§ **Exercise prompt**: Write out each of the records below word for word, keeping every line unchanged.

-- BEGIN --

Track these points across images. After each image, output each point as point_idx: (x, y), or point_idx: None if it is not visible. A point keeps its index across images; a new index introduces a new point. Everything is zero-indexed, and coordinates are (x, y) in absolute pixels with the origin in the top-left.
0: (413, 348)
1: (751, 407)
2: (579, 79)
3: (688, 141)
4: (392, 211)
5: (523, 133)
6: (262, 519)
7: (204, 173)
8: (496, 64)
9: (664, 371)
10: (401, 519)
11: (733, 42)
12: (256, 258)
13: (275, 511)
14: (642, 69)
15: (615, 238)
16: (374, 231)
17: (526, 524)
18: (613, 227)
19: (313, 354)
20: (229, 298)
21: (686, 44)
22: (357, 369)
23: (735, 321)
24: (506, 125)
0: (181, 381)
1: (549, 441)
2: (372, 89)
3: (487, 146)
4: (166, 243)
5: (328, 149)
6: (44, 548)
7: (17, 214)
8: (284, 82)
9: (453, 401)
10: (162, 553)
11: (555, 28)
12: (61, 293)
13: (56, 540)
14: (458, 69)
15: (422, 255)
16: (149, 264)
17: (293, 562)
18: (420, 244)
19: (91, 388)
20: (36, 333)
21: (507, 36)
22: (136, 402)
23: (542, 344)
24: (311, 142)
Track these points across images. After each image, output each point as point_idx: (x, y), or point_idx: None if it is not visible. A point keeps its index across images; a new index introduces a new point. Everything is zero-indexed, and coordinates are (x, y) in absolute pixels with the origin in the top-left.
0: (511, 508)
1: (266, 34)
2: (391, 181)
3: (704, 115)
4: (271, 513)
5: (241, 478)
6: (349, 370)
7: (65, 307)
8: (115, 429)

-- END --

§ **Written solution**:
Track these points across images. After each image, output each point as point_idx: (x, y), or point_idx: None if it is not visible. A point keeps its index across images; a new index introduces a new point. Everything is zero-indexed, and coordinates are (x, y) in absolute pixels with the origin in the top-left.
0: (413, 348)
1: (751, 407)
2: (579, 79)
3: (688, 141)
4: (392, 211)
5: (523, 133)
6: (262, 519)
7: (204, 173)
8: (496, 64)
9: (664, 371)
10: (401, 519)
11: (733, 42)
12: (256, 258)
13: (275, 511)
14: (642, 69)
15: (615, 238)
16: (374, 231)
17: (526, 524)
18: (613, 227)
19: (313, 354)
20: (229, 298)
21: (686, 44)
22: (357, 369)
23: (735, 321)
24: (506, 125)
0: (181, 381)
1: (549, 441)
2: (372, 89)
3: (487, 146)
4: (166, 243)
5: (328, 149)
6: (44, 548)
7: (17, 214)
8: (284, 82)
9: (453, 401)
10: (162, 553)
11: (555, 28)
12: (61, 293)
13: (56, 540)
14: (458, 69)
15: (422, 255)
16: (149, 264)
17: (293, 562)
18: (420, 244)
19: (91, 388)
20: (36, 333)
21: (507, 36)
22: (136, 402)
23: (542, 344)
24: (311, 142)
Track these points across images. After each image, output each point as point_idx: (x, y), or point_idx: None if it is not visible. A point keeps its index across images; a new index introduces a new point. Everything is zero-indexed, and coordinates are (x, y) in absolute pixels with the origin in the top-left.
0: (511, 508)
1: (266, 34)
2: (391, 181)
3: (704, 115)
4: (271, 513)
5: (241, 478)
6: (349, 370)
7: (65, 307)
8: (115, 429)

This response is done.